First UK deflation in over half a century

The Bank of England headquarters, Threadneedle Street

The UK has experienced negative inflation for the first time since the 1960s, but both the government and the Bank of England deny that it is a sign of persistent deflation to come.

Office for National Statistics (ONS) figures released today show that inflation in the year to April 2015 decreased by 0.1%, meaning that the UK has experienced its first period of annual deflation – or negative inflation – in 55 years.

The consumer price index (CPI) became the official measure of UK price inflation in 1996, but estimates based on comparable historic data places the last period of negative annual consumer price inflation at March 1960.

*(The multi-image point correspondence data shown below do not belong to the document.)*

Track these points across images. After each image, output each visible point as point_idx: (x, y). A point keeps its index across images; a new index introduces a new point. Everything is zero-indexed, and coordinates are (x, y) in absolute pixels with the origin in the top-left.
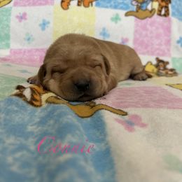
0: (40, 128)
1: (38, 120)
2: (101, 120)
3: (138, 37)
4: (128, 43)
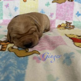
3: (58, 12)
4: (53, 15)
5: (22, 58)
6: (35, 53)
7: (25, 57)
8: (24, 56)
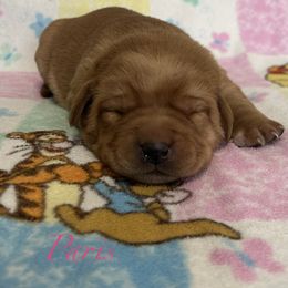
0: (31, 274)
1: (31, 253)
2: (182, 265)
3: (248, 26)
4: (229, 42)
5: (152, 249)
6: (216, 234)
7: (165, 247)
8: (158, 243)
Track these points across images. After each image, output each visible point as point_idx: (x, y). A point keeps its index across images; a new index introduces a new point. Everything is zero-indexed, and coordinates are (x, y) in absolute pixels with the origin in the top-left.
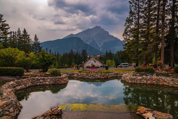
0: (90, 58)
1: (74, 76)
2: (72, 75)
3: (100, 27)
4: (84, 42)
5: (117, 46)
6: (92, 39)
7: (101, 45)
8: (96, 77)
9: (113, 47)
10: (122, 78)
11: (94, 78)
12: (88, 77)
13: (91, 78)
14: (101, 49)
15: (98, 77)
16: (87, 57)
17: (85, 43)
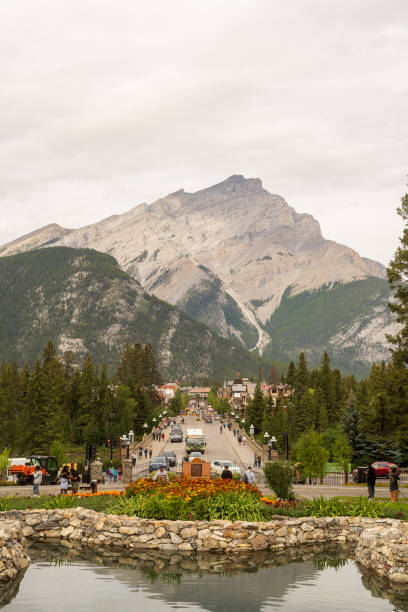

In its last quarterly inflation report, released earlier this month, the Bank of England warned of the possibility of temporary negative deflation in the near future. They also noted, however, that there was “little sign” of widespread and persistent deflation that could have an adverse economic effect.

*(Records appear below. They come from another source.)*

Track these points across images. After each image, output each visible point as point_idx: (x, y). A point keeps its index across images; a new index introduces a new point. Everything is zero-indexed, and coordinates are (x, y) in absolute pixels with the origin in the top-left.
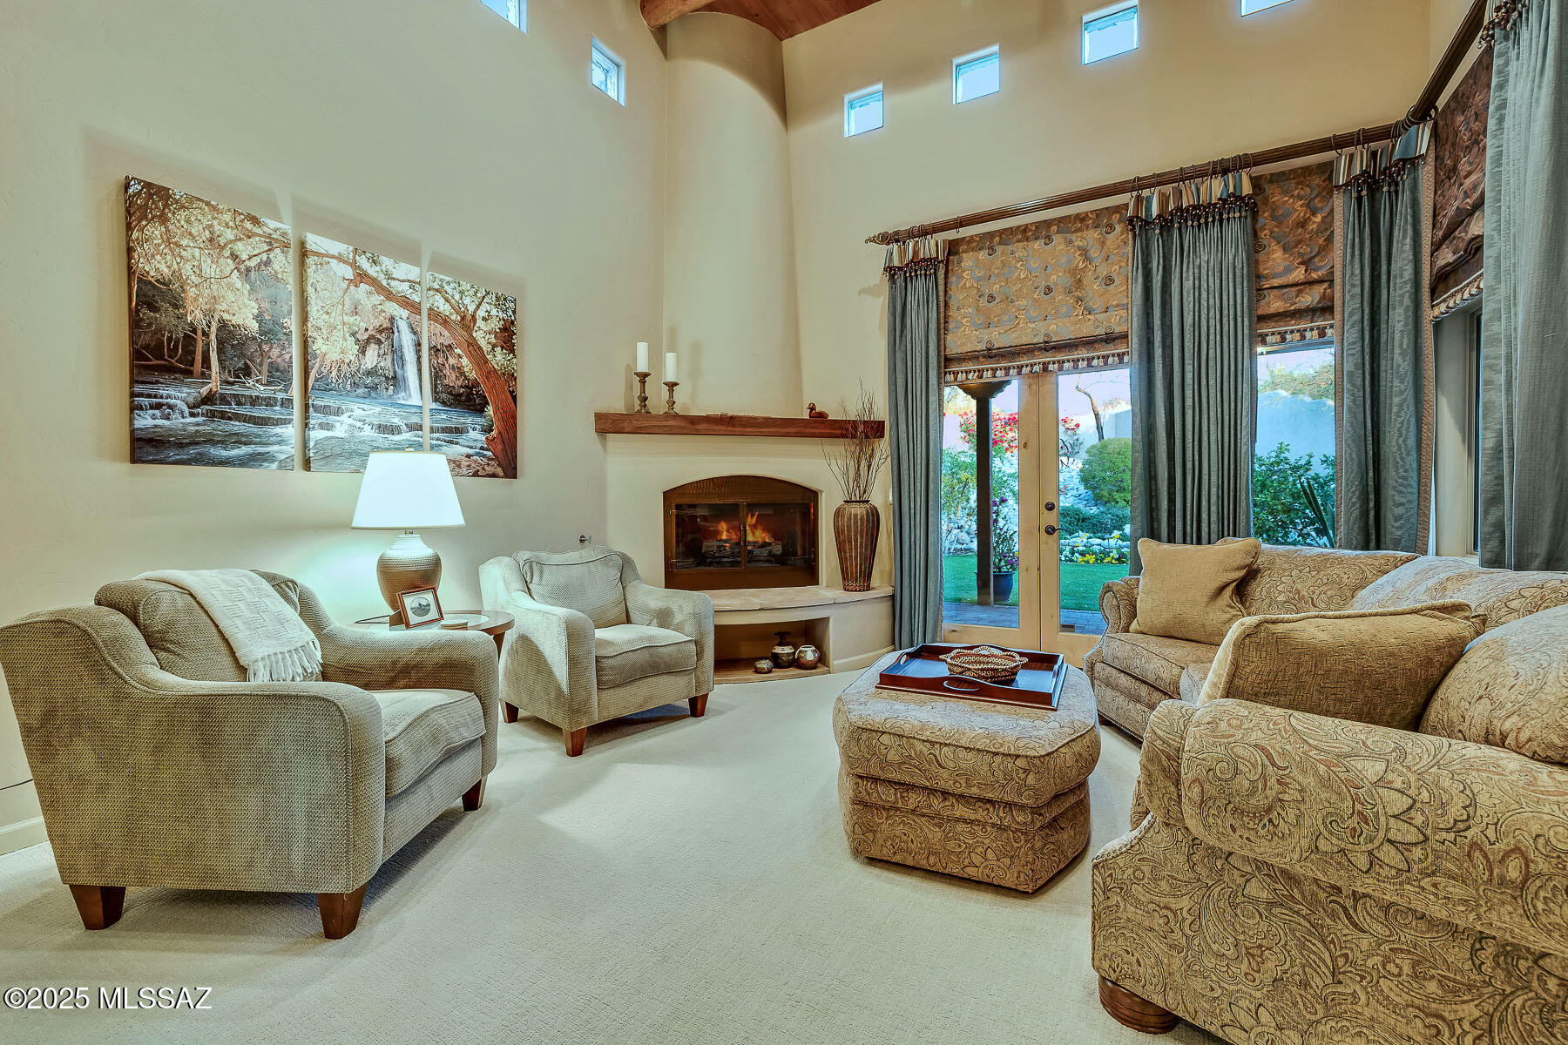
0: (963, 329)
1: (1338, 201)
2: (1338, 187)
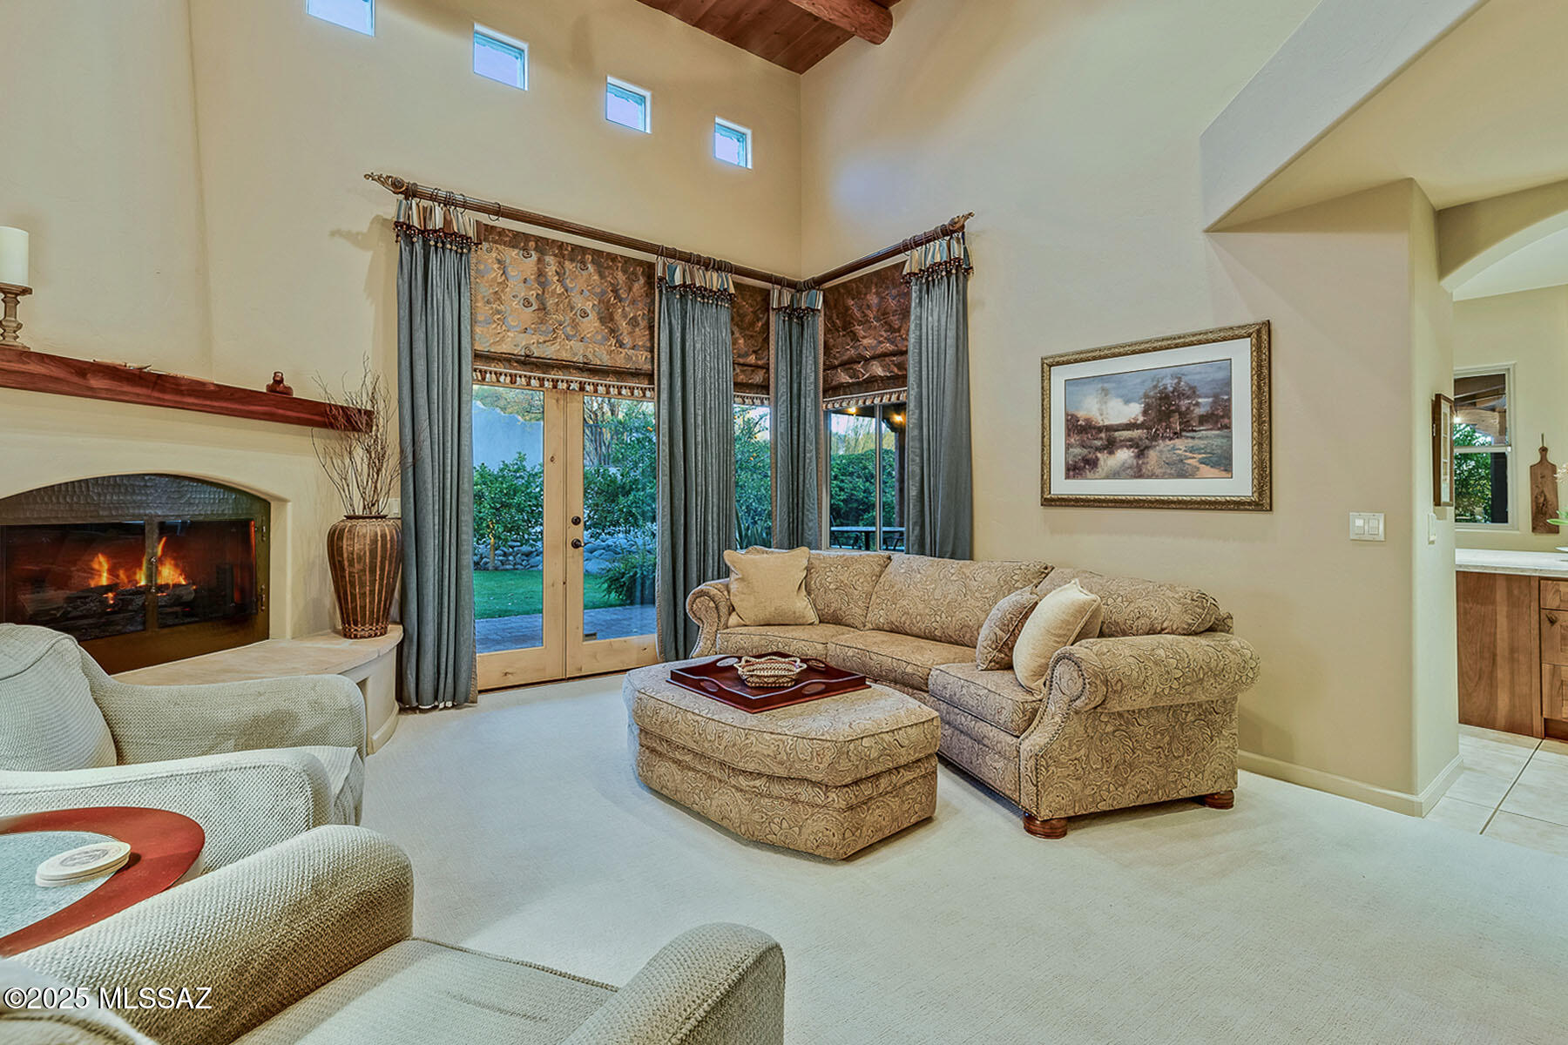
0: (494, 326)
1: (773, 318)
2: (773, 309)
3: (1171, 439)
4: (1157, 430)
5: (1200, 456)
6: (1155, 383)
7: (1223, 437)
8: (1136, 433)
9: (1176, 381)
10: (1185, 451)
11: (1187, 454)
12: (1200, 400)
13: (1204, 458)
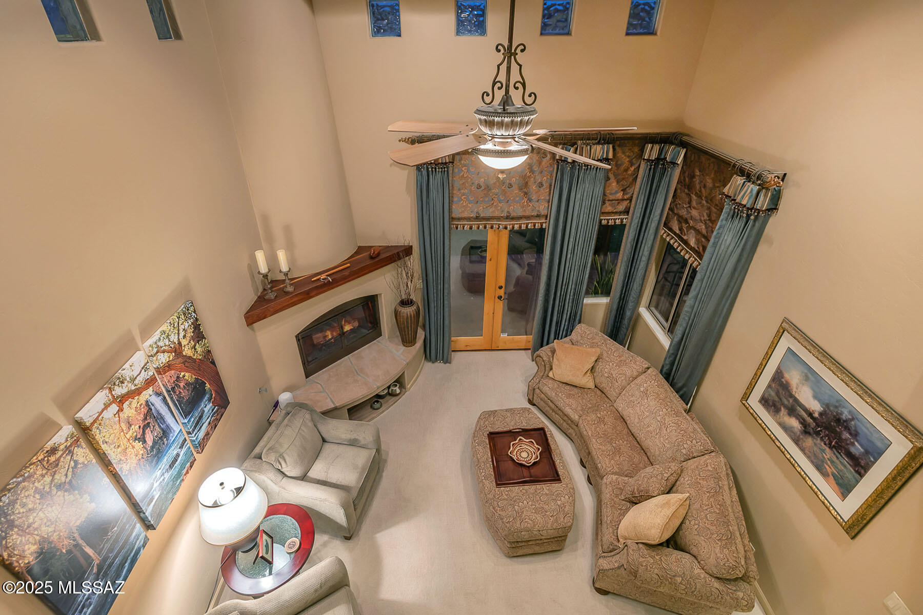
0: (462, 202)
1: (643, 165)
2: (644, 159)
3: (825, 444)
4: (821, 431)
5: (835, 472)
6: (837, 404)
7: (855, 478)
8: (809, 420)
9: (850, 417)
10: (828, 458)
11: (829, 462)
12: (856, 443)
13: (835, 473)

The Chancellor of the Exchequer, George Osborne, echoed these sentiments today, insisting that this should not be mistaken “for damaging deflation”, and that falling living costs were in fact good news for Britain.

According to the ONS, falling fuel and food costs have contributed towards static inflation over the past couple of months. Though the cost of fuel is now rising month-on-month, prices are still lower than this time last year.

The ONS also notes that rising air and sea fares, which are normally captured in April’s inflation figures due to the Easter holidays, were not fully included in this month’s release due to Easter falling earlier than normal.

Problems with long-term deflation

Deflation can become problematic for an economy if it is persistent and widespread, occurring across all goods and not just a select few outliers. Consumers, knowing that prices are falling, will defer many purchases, resulting in reduced demand and prices falling further. This leads to the kind of ‘deflationary spiral’ that last affected the UK in the 1920s and 30s.

The Bank of England can attempt to control deflation by setting interest rates lower, encouraging spending rather than saving and helping to boost prices. The low inflation seen during 2015 has contributed to the base rate remaining at its all-time low of 0.5% for longer than expected, resulting in record low mortgage rates and increased demand for properties.

Because of strong wage growth and falling household debt, the Bank of England believes that there is “little evidence of consumers delaying purchases”, and believe that most inflationary measures are “broadly consistent” with the target of 2%. As such, long-term deflation in the UK currently looks unlikely.

This information should not be interpreted as financial advice. Mortgage and loan rates are subject to change.